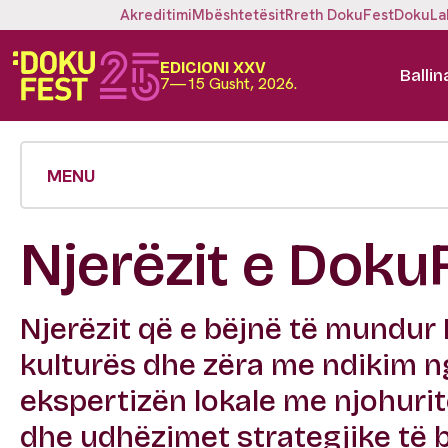
Akreditimi
Mbështetësit
Rreth DokuFest
DokuLa
EDICIONI XXV
Ballin
7—15 Gusht, 2026.
MENU
Njerëzit e Doku
Njerëzit që e bëjnë të mundur 
kulturës dhe zëra me ndikim ng
ekspertizën lokale me njohuritë
dhe udhëzimet strategjike të 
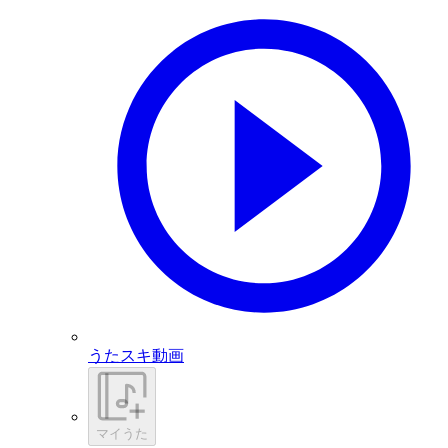
うたスキ動画
マイうた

▬▬▬▬▬▬

PROBLEM REQUIREMENTS:
Reproduce every line of text in the rows above, word for word, and leave out the pictures.

RESPONSE TO THIS TASK:
Akreditimi
Mbështetësit
Rreth DokuFest
DokuLa
EDICIONI XXV
Ballin
7—15 Gusht, 2026.
MENU
Njerëzit e Doku
Njerëzit që e bëjnë të mundur 
kulturës dhe zëra me ndikim ng
ekspertizën lokale me njohuritë
dhe udhëzimet strategjike të 
うたスキ動画
マイうた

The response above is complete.